This scenario is as follows in
Figure 4.1-10, referring to a type of
"5G EDGe-Dependent AR (EDGAR) UE" in
TR 26.998, with the main characteristic that the binaural rendering process is shared between the Cloud/Edge and the End Device (e.g. type 1 or 2). The 5G UE connects to Cloud/Edge through an embedded 5G modem, the 5G UE and End Device connect through WiFi or 5G sidelink, maybe through Bluetooth for audio. End Device sends Pose Information to Cloud/Edge if needed, and the Cloud/Edge and End Device provide the capabilities of decoding and rendering together. The 5G UE just acts as a relay device. More specifically, immersive audio decoding, pre-rendering, and re-encoding is performed in Cloud/Edge. The re-encoding may be using an intermediate ISAR format supporting head-tracked binaural post-rendering. The End Device features a decoder, post-renderer and a pose estimator. Motion to sound latency can at least be partially compensated, since the End Device can provide pose correction and head-tracked binaural rendering (ISAR Decoder&Post-Renderer).
In Variation A, as depicted in
Figure 4.1-11, the End Device feature an ISAR decoder and post-renderer, built-in loudspeakers for binaural audio playback, and a pose estimator.
In Variation B, as depicted in
Figure 4.1-12, a pair of TWS Earbuds/Headphones is used to playback the binaural audio instead of the built-in speakers used in Variation A. The End Device performs pose estimation, ISAR decoding and head-tracked binaural post-rendering followed by stereo re-encoding the binaural audio signal. The pose information is sent to the 5G UE where it is relayed to the Cloud/Edge. The TWS Earbuds/Headphones decode the binaural audio signal and perform audio playback. Variation B is expected to be more prevalent than Variation C described below due to possibly better pose estimation capability by the End Device.

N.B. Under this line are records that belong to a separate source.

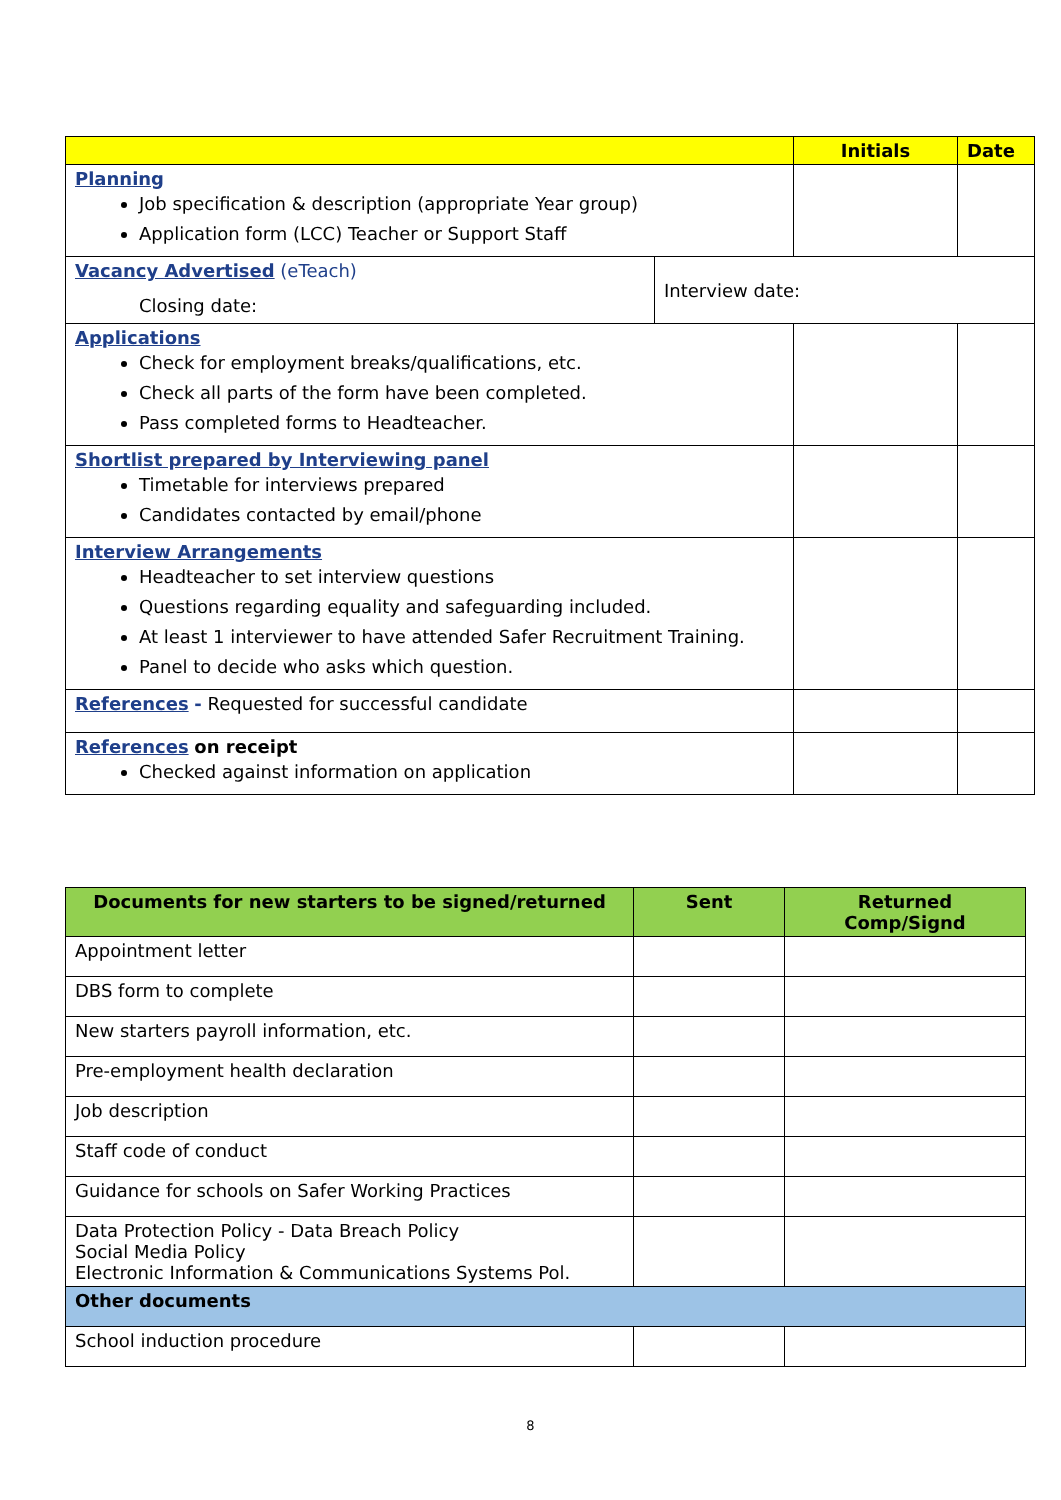| | | Initials | Date |
| --- | --- | --- | --- |
| Planning Job specification & description (appropriate Year group) Application form (LCC) Teacher or Support Staff | | | |
| Vacancy Advertised (eTeach) Closing date: | Interview date: | | |
| Applications Check for employment breaks/qualifications, etc. Check all parts of the form have been completed. Pass completed forms to Headteacher. | | | |
| Shortlist prepared by Interviewing panel Timetable for interviews prepared Candidates contacted by email/phone | | | |
| Interview Arrangements Headteacher to set interview questions Questions regarding equality and safeguarding included. At least 1 interviewer to have attended Safer Recruitment Training. Panel to decide who asks which question. | | | |
| References - Requested for successful candidate | | | |
| References on receipt Checked against information on application | | | |
| Documents for new starters to be signed/returned | Sent | Returned Comp/Signd |
| --- | --- | --- |
| Appointment letter | | |
| DBS form to complete | | |
| New starters payroll information, etc. | | |
| Pre-employment health declaration | | |
| Job description | | |
| Staff code of conduct | | |
| Guidance for schools on Safer Working Practices | | |
| Data Protection Policy - Data Breach Policy Social Media Policy Electronic Information & Communications Systems Pol. | | |
| Other documents | | |
| School induction procedure | | |
8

Variation B.1, as depicted in
Figure 4.1-13, is like Variation B, except that the TWS Earbuds/Headphones are ISAR Decoder capable. The End Device relays the coded audio (ISAR format) from the 5G UE to the TWS Earbuds/Headphones and provide pose information to the TWS Earbuds/Headphones. Alternatively, the 5G UE can pass the coded audio directly to the TWS Earbuds/Headphones.
In Variation C, as depicted in
Figure 4.1-14, TWS Earbuds/Headphones perform ISAR decoding and head-tracked binaural post-rendering of audio and playback binaural audio. In addition, they perform pose estimation and provide pose information to the End Device or directly to the 5G UE. The End Device and the 5G UE may be used to relay pose information and coded audio between TWS Earbuds/Headphones and the 5G Cloud/Edge.